[[ DATA, beginning ]]
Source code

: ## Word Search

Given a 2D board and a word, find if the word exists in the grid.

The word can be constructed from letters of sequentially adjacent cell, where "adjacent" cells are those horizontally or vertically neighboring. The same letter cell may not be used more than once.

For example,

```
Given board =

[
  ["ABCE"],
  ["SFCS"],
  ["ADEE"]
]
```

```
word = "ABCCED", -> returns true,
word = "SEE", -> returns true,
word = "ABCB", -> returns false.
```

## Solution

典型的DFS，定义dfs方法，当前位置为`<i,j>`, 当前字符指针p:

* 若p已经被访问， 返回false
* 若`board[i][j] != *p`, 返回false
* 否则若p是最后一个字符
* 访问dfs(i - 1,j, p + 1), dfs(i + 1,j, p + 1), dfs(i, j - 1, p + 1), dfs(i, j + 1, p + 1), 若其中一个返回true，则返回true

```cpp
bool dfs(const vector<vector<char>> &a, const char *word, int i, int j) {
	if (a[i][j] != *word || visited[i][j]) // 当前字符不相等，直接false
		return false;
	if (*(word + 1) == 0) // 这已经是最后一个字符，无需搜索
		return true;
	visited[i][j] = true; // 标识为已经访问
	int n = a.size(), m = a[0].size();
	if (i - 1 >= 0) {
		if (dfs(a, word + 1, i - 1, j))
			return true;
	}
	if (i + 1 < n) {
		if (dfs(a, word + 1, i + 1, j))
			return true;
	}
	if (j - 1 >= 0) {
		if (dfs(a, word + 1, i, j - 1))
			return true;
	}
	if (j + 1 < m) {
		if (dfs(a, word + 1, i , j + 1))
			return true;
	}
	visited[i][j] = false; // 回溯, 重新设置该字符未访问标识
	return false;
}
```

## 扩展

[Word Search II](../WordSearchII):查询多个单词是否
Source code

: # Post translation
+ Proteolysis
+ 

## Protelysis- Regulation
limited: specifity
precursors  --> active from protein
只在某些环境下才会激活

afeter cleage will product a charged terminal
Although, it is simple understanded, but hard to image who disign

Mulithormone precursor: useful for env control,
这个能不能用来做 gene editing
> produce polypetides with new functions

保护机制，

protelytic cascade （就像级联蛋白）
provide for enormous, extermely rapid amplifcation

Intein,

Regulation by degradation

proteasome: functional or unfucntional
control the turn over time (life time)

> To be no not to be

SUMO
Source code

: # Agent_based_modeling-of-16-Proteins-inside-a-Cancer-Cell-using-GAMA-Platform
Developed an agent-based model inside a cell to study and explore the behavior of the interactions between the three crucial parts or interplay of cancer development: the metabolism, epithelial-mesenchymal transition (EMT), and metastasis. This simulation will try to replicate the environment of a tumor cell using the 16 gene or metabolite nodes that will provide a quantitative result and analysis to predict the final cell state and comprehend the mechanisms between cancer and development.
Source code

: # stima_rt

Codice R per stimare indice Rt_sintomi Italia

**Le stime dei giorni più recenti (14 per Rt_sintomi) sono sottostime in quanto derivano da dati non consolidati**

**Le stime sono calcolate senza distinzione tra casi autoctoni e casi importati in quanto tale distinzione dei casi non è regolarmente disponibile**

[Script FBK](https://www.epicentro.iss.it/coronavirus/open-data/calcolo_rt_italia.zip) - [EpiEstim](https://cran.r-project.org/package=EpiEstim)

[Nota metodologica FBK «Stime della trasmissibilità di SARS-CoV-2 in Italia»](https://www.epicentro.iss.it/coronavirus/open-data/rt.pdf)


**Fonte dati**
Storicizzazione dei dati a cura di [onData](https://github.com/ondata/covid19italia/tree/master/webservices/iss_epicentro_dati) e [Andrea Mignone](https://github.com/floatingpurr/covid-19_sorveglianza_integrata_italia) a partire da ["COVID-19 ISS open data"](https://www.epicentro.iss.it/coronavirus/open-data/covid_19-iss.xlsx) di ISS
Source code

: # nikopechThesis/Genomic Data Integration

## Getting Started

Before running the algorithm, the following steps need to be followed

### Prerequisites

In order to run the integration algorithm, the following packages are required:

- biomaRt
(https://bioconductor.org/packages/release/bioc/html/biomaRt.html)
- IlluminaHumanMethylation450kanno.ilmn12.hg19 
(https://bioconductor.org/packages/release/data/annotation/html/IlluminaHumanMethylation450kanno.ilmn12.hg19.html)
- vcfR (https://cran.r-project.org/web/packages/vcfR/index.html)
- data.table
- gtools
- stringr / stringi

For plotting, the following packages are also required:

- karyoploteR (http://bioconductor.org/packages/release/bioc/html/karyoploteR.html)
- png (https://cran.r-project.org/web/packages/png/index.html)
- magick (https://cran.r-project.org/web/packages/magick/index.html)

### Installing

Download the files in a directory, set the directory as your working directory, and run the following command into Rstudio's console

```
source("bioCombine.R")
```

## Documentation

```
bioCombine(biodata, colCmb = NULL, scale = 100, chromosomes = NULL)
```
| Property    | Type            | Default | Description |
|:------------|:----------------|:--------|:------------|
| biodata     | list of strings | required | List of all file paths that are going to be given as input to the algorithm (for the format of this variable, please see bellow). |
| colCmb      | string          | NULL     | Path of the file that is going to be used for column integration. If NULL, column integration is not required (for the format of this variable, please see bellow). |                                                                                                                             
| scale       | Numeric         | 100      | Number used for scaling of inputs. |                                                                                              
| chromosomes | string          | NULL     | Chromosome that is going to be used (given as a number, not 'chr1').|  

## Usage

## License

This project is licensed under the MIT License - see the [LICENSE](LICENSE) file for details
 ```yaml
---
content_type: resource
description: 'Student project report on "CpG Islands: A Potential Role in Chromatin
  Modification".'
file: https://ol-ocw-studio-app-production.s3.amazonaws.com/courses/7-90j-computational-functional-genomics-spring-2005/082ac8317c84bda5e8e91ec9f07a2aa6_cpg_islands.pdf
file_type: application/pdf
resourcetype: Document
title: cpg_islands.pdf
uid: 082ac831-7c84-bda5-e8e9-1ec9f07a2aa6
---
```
[[ DATA, end ]]
■ WHAT YOU NEED TO DO ■
An exact retyping of every line in the records is needed.

■ RESPONSE AREA ■
Source code

: ## Word Search

Given a 2D board and a word, find if the word exists in the grid.

The word can be constructed from letters of sequentially adjacent cell, where "adjacent" cells are those horizontally or vertically neighboring. The same letter cell may not be used more than once.

For example,

```
Given board =

[
  ["ABCE"],
  ["SFCS"],
  ["ADEE"]
]
```

```
word = "ABCCED", -> returns true,
word = "SEE", -> returns true,
word = "ABCB", -> returns false.
```

## Solution

典型的DFS，定义dfs方法，当前位置为`<i,j>`, 当前字符指针p:

* 若p已经被访问， 返回false
* 若`board[i][j] != *p`, 返回false
* 否则若p是最后一个字符
* 访问dfs(i - 1,j, p + 1), dfs(i + 1,j, p + 1), dfs(i, j - 1, p + 1), dfs(i, j + 1, p + 1), 若其中一个返回true，则返回true

```cpp
bool dfs(const vector<vector<char>> &a, const char *word, int i, int j) {
	if (a[i][j] != *word || visited[i][j]) // 当前字符不相等，直接false
		return false;
	if (*(word + 1) == 0) // 这已经是最后一个字符，无需搜索
		return true;
	visited[i][j] = true; // 标识为已经访问
	int n = a.size(), m = a[0].size();
	if (i - 1 >= 0) {
		if (dfs(a, word + 1, i - 1, j))
			return true;
	}
	if (i + 1 < n) {
		if (dfs(a, word + 1, i + 1, j))
			return true;
	}
	if (j - 1 >= 0) {
		if (dfs(a, word + 1, i, j - 1))
			return true;
	}
	if (j + 1 < m) {
		if (dfs(a, word + 1, i , j + 1))
			return true;
	}
	visited[i][j] = false; // 回溯, 重新设置该字符未访问标识
	return false;
}
```

## 扩展

[Word Search II](../WordSearchII):查询多个单词是否
Source code

: # Post translation
+ Proteolysis
+ 

## Protelysis- Regulation
limited: specifity
precursors  --> active from protein
只在某些环境下才会激活

afeter cleage will product a charged terminal
Although, it is simple understanded, but hard to image who disign

Mulithormone precursor: useful for env control,
这个能不能用来做 gene editing
> produce polypetides with new functions

保护机制，

protelytic cascade （就像级联蛋白）
provide for enormous, extermely rapid amplifcation

Intein,

Regulation by degradation

proteasome: functional or unfucntional
control the turn over time (life time)

> To be no not to be

SUMO
Source code

: # Agent_based_modeling-of-16-Proteins-inside-a-Cancer-Cell-using-GAMA-Platform
Developed an agent-based model inside a cell to study and explore the behavior of the interactions between the three crucial parts or interplay of cancer development: the metabolism, epithelial-mesenchymal transition (EMT), and metastasis. This simulation will try to replicate the environment of a tumor cell using the 16 gene or metabolite nodes that will provide a quantitative result and analysis to predict the final cell state and comprehend the mechanisms between cancer and development.
Source code

: # stima_rt

Codice R per stimare indice Rt_sintomi Italia

**Le stime dei giorni più recenti (14 per Rt_sintomi) sono sottostime in quanto derivano da dati non consolidati**

**Le stime sono calcolate senza distinzione tra casi autoctoni e casi importati in quanto tale distinzione dei casi non è regolarmente disponibile**

[Script FBK](https://www.epicentro.iss.it/coronavirus/open-data/calcolo_rt_italia.zip) - [EpiEstim](https://cran.r-project.org/package=EpiEstim)

[Nota metodologica FBK «Stime della trasmissibilità di SARS-CoV-2 in Italia»](https://www.epicentro.iss.it/coronavirus/open-data/rt.pdf)


**Fonte dati**
Storicizzazione dei dati a cura di [onData](https://github.com/ondata/covid19italia/tree/master/webservices/iss_epicentro_dati) e [Andrea Mignone](https://github.com/floatingpurr/covid-19_sorveglianza_integrata_italia) a partire da ["COVID-19 ISS open data"](https://www.epicentro.iss.it/coronavirus/open-data/covid_19-iss.xlsx) di ISS
Source code

: # nikopechThesis/Genomic Data Integration

## Getting Started

Before running the algorithm, the following steps need to be followed

### Prerequisites

In order to run the integration algorithm, the following packages are required:

- biomaRt
(https://bioconductor.org/packages/release/bioc/html/biomaRt.html)
- IlluminaHumanMethylation450kanno.ilmn12.hg19 
(https://bioconductor.org/packages/release/data/annotation/html/IlluminaHumanMethylation450kanno.ilmn12.hg19.html)
- vcfR (https://cran.r-project.org/web/packages/vcfR/index.html)
- data.table
- gtools
- stringr / stringi

For plotting, the following packages are also required:

- karyoploteR (http://bioconductor.org/packages/release/bioc/html/karyoploteR.html)
- png (https://cran.r-project.org/web/packages/png/index.html)
- magick (https://cran.r-project.org/web/packages/magick/index.html)

### Installing

Download the files in a directory, set the directory as your working directory, and run the following command into Rstudio's console

```
source("bioCombine.R")
```

## Documentation

```
bioCombine(biodata, colCmb = NULL, scale = 100, chromosomes = NULL)
```
| Property    | Type            | Default | Description |
|:------------|:----------------|:--------|:------------|
| biodata     | list of strings | required | List of all file paths that are going to be given as input to the algorithm (for the format of this variable, please see bellow). |
| colCmb      | string          | NULL     | Path of the file that is going to be used for column integration. If NULL, column integration is not required (for the format of this variable, please see bellow). |                                                                                                                             
| scale       | Numeric         | 100      | Number used for scaling of inputs. |                                                                                              
| chromosomes | string          | NULL     | Chromosome that is going to be used (given as a number, not 'chr1').|  

## Usage

## License

This project is licensed under the MIT License - see the [LICENSE](LICENSE) file for details
 ```yaml
---
content_type: resource
description: 'Student project report on "CpG Islands: A Potential Role in Chromatin
  Modification".'
file: https://ol-ocw-studio-app-production.s3.amazonaws.com/courses/7-90j-computational-functional-genomics-spring-2005/082ac8317c84bda5e8e91ec9f07a2aa6_cpg_islands.pdf
file_type: application/pdf
resourcetype: Document
title: cpg_islands.pdf
uid: 082ac831-7c84-bda5-e8e9-1ec9f07a2aa6
---
```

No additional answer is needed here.